Here is who is on board:

  • Shane Kimbrough of the United States is the commander of Crew-2 at 53 years old. This is his third trip to space, having launched on the space shuttle Endeavour in 2008 and spending October 2016 to April 2017 on the space station.
  • Dr. K. Megan McArthur is also from the U.S. and will serve as the mission’s pilot. She is 49 years old and flew on the Atlantis in 2009 on a mission to refurbish and upgrade the Hubble Telescope. She is married to Bob Behnken, who traveled on the most recent Space X flight last year.
  • Akihiko Hoshide of Japan is 52 years old and has made two previous trips to space. He was on the Discovery shuttle in 2008 and spent four months on the space station in 2012
  • Thomas Pesquet is the youngest of the bunch at 43 years old and hails from France. He spent six months with Kimbrough on the space station from Nov. 2016 to June 2017.

They spent their last afternoon on earth at the beach in Florida and enjoyed their last non-space food meal before getting some sleep and suiting up just after midnight on Friday.

The astronauts spent hours being strapped into the SpaceX shuttle capsule before the Falcon 9 rocket fired its boosters and propelled the Crew Dragon space craft into space at more than 17,000 miles per hour.

The crew is expected to dock with the space station at 5:10 a.m. ET on Saturday, marking the first time in over 20 years that NASA, European Space Agency and Japan Aerospace Exploration Agency astronauts are flying to an staying for a long duration mission on the ISS. They checked in and shared what life is like on board after they reached space and it’s pretty remarkable.

While the launch may not seem like as big of a deal, considering that it was SpaceX’s third this year, it is actually the biggest yet. The Crew-2 mission was the first time that the company reused both a rocket and a capsule. To break it down in its most simple form, the “space shuttle” that you think of is actually split into three key parts— a capsule and two stages of a rocket.

The initial stage of the rocket is what blasts the shuttle into space and it burns through the ascent until its propellants are exhausted. The first stage engine is then dropped from the vessel.

Once the first stage separates, the second stage ignites and continues the ascent into space. When it has run out of fuel, it too separates.

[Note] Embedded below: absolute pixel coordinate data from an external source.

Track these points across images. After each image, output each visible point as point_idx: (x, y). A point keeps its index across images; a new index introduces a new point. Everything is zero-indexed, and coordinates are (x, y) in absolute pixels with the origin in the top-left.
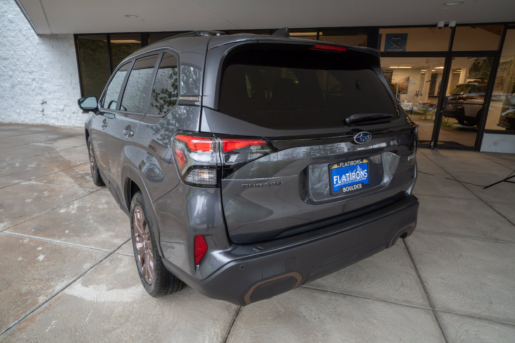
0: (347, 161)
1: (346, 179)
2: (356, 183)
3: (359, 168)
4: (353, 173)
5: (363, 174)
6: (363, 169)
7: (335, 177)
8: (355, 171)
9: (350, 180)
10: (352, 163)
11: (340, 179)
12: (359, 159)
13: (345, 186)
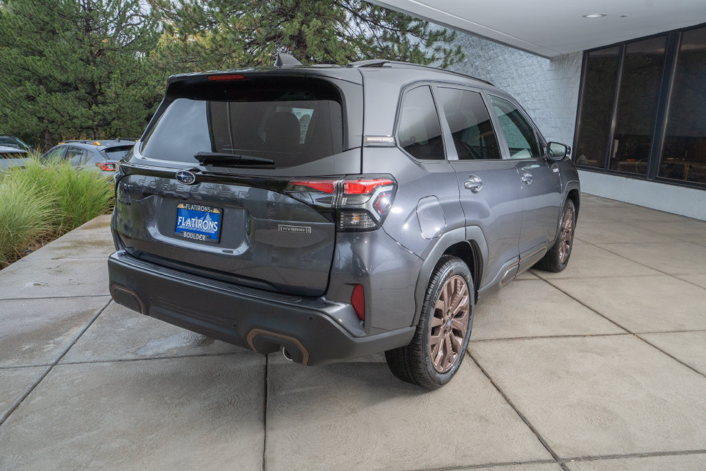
0: (194, 204)
1: (192, 224)
2: (200, 233)
3: (208, 217)
4: (200, 221)
5: (212, 226)
6: (213, 220)
7: (180, 218)
8: (203, 218)
9: (195, 227)
10: (199, 208)
11: (185, 221)
12: (208, 206)
13: (187, 230)
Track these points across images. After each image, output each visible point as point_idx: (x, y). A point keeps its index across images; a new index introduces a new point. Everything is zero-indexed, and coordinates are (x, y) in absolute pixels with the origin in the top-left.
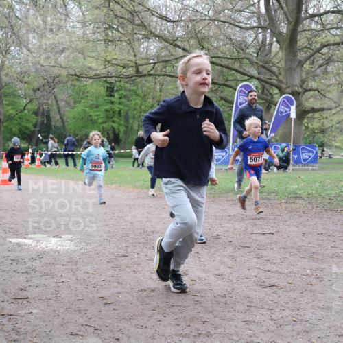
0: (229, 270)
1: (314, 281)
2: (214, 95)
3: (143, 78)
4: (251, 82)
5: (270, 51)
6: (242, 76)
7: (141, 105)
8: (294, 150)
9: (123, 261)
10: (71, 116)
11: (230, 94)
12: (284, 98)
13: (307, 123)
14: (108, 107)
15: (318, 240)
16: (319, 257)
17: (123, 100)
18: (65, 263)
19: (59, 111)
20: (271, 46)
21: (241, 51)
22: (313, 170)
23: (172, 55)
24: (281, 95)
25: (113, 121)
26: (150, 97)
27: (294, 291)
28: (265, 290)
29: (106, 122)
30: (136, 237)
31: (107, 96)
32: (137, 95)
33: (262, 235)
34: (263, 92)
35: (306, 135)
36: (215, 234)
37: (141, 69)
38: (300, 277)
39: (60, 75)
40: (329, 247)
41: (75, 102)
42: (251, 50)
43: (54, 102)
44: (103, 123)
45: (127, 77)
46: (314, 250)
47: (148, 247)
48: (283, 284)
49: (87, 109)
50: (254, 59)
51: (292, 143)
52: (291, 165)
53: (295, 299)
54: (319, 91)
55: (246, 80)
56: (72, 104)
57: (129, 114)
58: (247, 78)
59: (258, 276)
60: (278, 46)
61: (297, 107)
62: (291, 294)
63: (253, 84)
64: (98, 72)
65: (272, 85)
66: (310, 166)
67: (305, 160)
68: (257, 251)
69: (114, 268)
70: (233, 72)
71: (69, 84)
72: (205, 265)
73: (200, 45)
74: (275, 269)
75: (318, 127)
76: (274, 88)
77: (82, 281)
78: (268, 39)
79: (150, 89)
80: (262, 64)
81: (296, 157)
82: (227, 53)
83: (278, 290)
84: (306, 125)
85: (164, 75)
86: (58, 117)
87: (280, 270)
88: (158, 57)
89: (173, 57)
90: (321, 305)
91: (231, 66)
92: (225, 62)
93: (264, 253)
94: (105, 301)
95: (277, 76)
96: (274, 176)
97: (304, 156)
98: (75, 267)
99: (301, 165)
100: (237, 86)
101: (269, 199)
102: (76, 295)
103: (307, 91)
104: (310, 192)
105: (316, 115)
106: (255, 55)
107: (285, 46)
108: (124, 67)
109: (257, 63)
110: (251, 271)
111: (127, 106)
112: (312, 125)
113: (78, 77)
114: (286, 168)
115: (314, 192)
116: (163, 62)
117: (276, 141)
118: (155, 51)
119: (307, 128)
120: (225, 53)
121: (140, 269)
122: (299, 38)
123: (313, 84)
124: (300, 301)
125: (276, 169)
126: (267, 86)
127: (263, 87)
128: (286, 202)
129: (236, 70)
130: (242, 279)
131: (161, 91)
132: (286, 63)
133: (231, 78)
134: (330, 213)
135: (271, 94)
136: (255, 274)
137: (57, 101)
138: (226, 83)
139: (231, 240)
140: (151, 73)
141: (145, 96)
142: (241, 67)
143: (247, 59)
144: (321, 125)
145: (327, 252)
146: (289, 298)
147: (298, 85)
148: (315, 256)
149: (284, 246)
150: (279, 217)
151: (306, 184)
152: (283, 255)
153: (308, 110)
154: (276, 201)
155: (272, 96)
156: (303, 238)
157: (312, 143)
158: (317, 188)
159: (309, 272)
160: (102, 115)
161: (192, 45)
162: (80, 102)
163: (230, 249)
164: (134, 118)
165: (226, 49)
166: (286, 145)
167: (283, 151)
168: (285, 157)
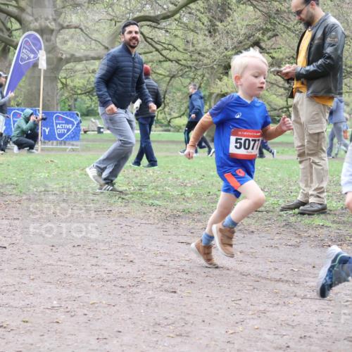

As the astronauts head to their destination in the capsule, the Falcon 9 rocket’s first stage returned to earth and landed on a drone ship in the Atlantic Ocean. That has been done before, but what makes this mission so special is the capsule. This Crew-2 launched marked the first time that SpaceX had reused a capsule, in addition to the rockets. The same capsule that took Crew-1 to space is being used to take Crew-2, and McArthur sat in the same seat as her husband in May 2020.

Though the company has re-flown boosters and spacecraft many times before on satellite and cargo launches, this is the first time that SpaceX reused hardware for a crewed mission. With reusability as a long-made cornerstone of Musk and SpaceX’s business plan, the hope is that recovering and refurbishing hardware can significantly drive down the cost of spaceflight. Thus, this breakthrough can be considered the first step toward legitimate, (relatively) cost-effective space travel for the average person.

It also made for some incredible photographs from across the country, but mostly Florida.

Kimbrough, McArthur, Pesquet, and Hoshide will join seven astronauts already on board the station, four of whom arrived on a SpaceX Crew Dragon capsule in November. The 11-person total will be one of the largest crews that the ISS has ever hosted, but it will drop back to seven when the four other SpaceX-launched astronauts head back to earth on April 28.

Friday’s four-person crew also brings the number of people that Musk has launched into space to 10. Pretty impressive.